> _Exercise description_
Please retype all of the lines below without changing anything in the text, and leave the pictures out of your answer.

── Records shown

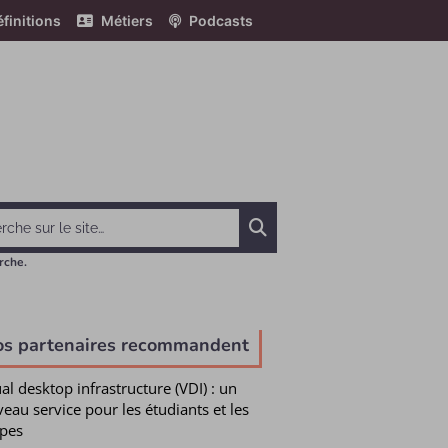
finitions
Métiers
Podcasts
Chercher
rche.
os partenaires recommandent
ual desktop infrastructure (VDI) : un
eau service pour les étudiants et les
pes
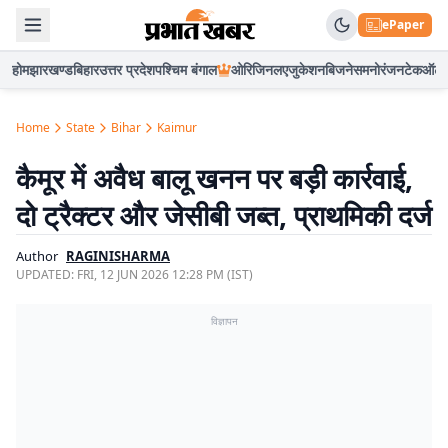
ePaper
होम
झारखण्ड
बिहार
उत्तर प्रदेश
पश्चिम बंगाल
ओरिजिनल
एजुकेशन
बिजनेस
मनोरंजन
टेक
ऑटो
Home
State
Bihar
Kaimur
कैमूर में अवैध बालू खनन पर बड़ी कार्रवाई,
दो ट्रैक्टर और जेसीबी जब्त, प्राथमिकी दर्ज
Author
RAGINISHARMA
UPDATED:
FRI, 12 JUN 2026 12:28 PM (IST)
विज्ञापन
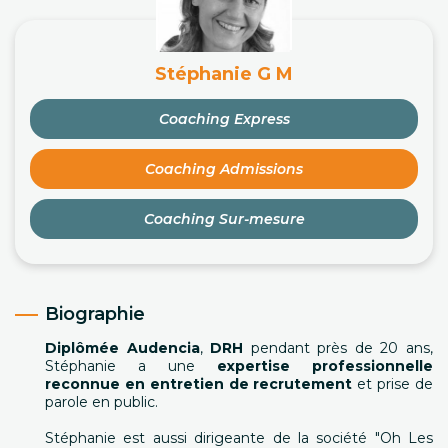
Stéphanie G M
Coaching Express
Coaching Admissions
Coaching Sur-mesure
Biographie
Diplômée Audencia
,
DRH
pendant près de 20 ans,
Stéphanie a une
expertise professionnelle
reconnue en entretien de recrutement
et prise de
parole en public.
Stéphanie est aussi dirigeante de la société "Oh Les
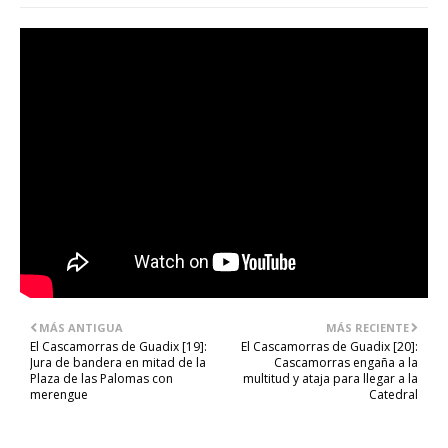
MÁS ANTIGUA
MÁS RECIENTE
El Cascamorras de Guadix [19]:
El Cascamorras de Guadix [20]:
Jura de bandera en mitad de la
Cascamorras engaña a la
Plaza de las Palomas con
multitud y ataja para llegar a la
merengue
Catedral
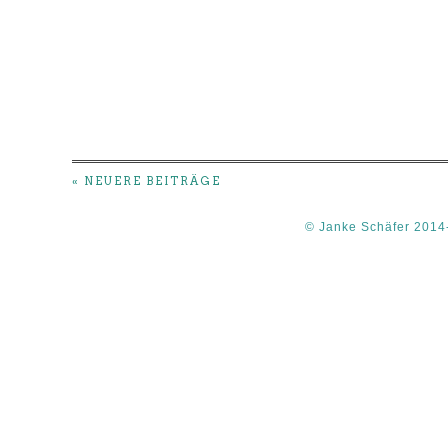
« NEUERE BEITRÄGE
© Janke Schäfer 2014-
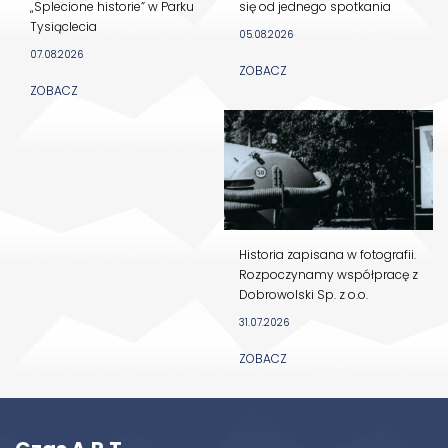
„Splecione historie” w Parku
się od jednego spotkania
Tysiąclecia
05.08.2026
07.08.2026
ZOBACZ
ZOBACZ
Historia zapisana w fotografii.
Rozpoczynamy współpracę z
Dobrowolski Sp. z o.o.
31.07.2026
ZOBACZ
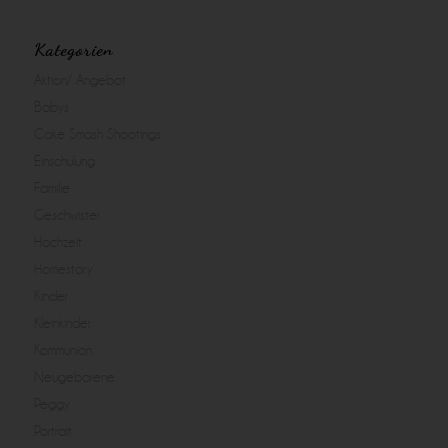
Kategorien
Aktion/ Angebot
Babys
Cake Smash Shootings
Einschulung
Familie
Geschwister
Hochzeit
Homestory
Kinder
Kleinkinder
Kommunion
Neugeborene
Peggy
Portrait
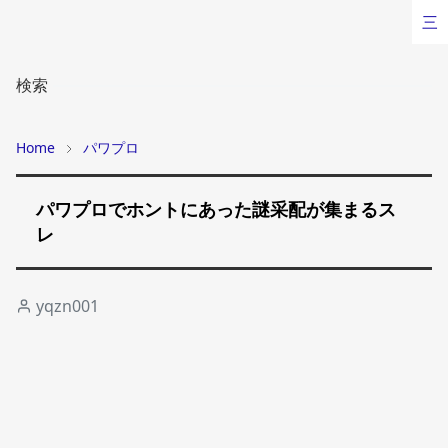
三
検索
Home
パワプロ
パワプロでホントにあった謎采配が集まるス
レ
yqzn001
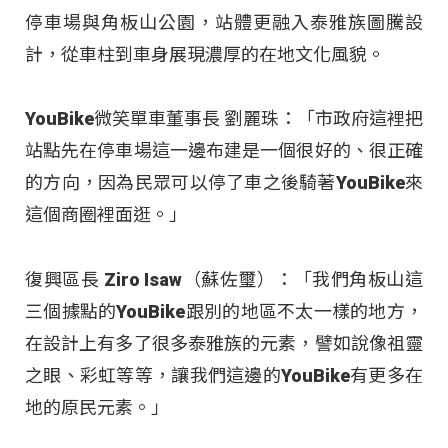
停車場與角板山公園，站體更融入泰雅族圖騰設
計，從車柱到車身展現濃厚的在地文化風貌。
YouBike微笑單車董事長 劉麗珠：「市政府這裡把
站點先在停車場這一邊布建是一個很好的、很正確
的方向，因為民眾可以停了車之後騎著YouBike來
這個商圈裡面逛。」
復興區長 Ziro Isaw（蘇佐璽）：「我們角板山這
三個據點的YouBike跟別的地區不太一樣的地方，
在設計上有多了很多泰雅族的元素，譬如說像祖靈
之眼、彩虹等等，讓我們這邊的YouBike有更多在
地的原民元素。」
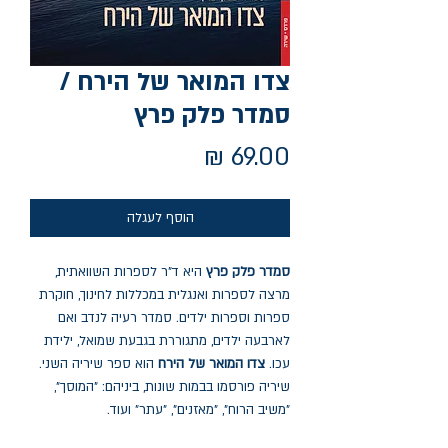
צדו המואר של הירח /
סמדר פלק פרץ
מחיר
הוסף לעגלה
סמדר פלק פרץ
היא ד"ר לספרות השוואתית,
מרצה לספרות ואנגלית במכללות לחינוך, חוקרת
ספרות וספרות ילדים. סמדר רעיה לנדב ואם
לארבעה ילדים, מתגוררת בגבעת שמואל, ילידת
עכו.
צדו המואר של הירח
הוא ספר שיריה השני.
שיריה פורסמו בבמות שונות, ביניהם: "המוסך",
"משיב הרוח", "מאזנים", "עתר" ועוד.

────

> _Response below_
finitions
Métiers
Podcasts
Chercher
rche.
os partenaires recommandent
ual desktop infrastructure (VDI) : un
eau service pour les étudiants et les
pes
ePaper
होम
झारखण्ड
बिहार
उत्तर प्रदेश
पश्चिम बंगाल
ओरिजिनल
एजुकेशन
बिजनेस
मनोरंजन
टेक
ऑटो
Home
State
Bihar
Kaimur
कैमूर में अवैध बालू खनन पर बड़ी कार्रवाई,
दो ट्रैक्टर और जेसीबी जब्त, प्राथमिकी दर्ज
Author
RAGINISHARMA
UPDATED:
FRI, 12 JUN 2026 12:28 PM (IST)
विज्ञापन
Stéphanie G M
Coaching Express
Coaching Admissions
Coaching Sur-mesure
Biographie
Diplômée Audencia
,
DRH
pendant près de 20 ans,
Stéphanie a une
expertise professionnelle
reconnue en entretien de recrutement
et prise de
parole en public.
Stéphanie est aussi dirigeante de la société "Oh Les
MÁS ANTIGUA
MÁS RECIENTE
El Cascamorras de Guadix [19]:
El Cascamorras de Guadix [20]:
Jura de bandera en mitad de la
Cascamorras engaña a la
Plaza de las Palomas con
multitud y ataja para llegar a la
merengue
Catedral
« NEUERE BEITRÄGE
© Janke Schäfer 2014-
„Splecione historie” w Parku
się od jednego spotkania
Tysiąclecia
05.08.2026
07.08.2026
ZOBACZ
ZOBACZ
Historia zapisana w fotografii.
Rozpoczynamy współpracę z
Dobrowolski Sp. z o.o.
31.07.2026
ZOBACZ
Kategorien
Aktion/ Angebot
Babys
Cake Smash Shootings
Einschulung
Familie
Geschwister
Hochzeit
Homestory
Kinder
Kleinkinder
Kommunion
Neugeborene
Peggy
Portrait
三
検索
Home
パワプロ
パワプロでホントにあった謎采配が集まるス
レ
yqzn001
停車場與角板山公園，站體更融入泰雅族圖騰設
計，從車柱到車身展現濃厚的在地文化風貌。
YouBike微笑單車董事長 劉麗珠：「市政府這裡把
站點先在停車場這一邊布建是一個很好的、很正確
的方向，因為民眾可以停了車之後騎著YouBike來
這個商圈裡面逛。」
復興區長 Ziro Isaw（蘇佐璽）：「我們角板山這
三個據點的YouBike跟別的地區不太一樣的地方，
在設計上有多了很多泰雅族的元素，譬如說像祖靈
之眼、彩虹等等，讓我們這邊的YouBike有更多在
地的原民元素。」
צדו המואר של הירח /
סמדר פלק פרץ
מחיר
הוסף לעגלה
סמדר פלק פרץ
היא ד"ר לספרות השוואתית,
מרצה לספרות ואנגלית במכללות לחינוך, חוקרת
ספרות וספרות ילדים. סמדר רעיה לנדב ואם
לארבעה ילדים, מתגוררת בגבעת שמואל, ילידת
עכו.
צדו המואר של הירח
הוא ספר שיריה השני.
שיריה פורסמו בבמות שונות, ביניהם: "המוסך",
"משיב הרוח", "מאזנים", "עתר" ועוד.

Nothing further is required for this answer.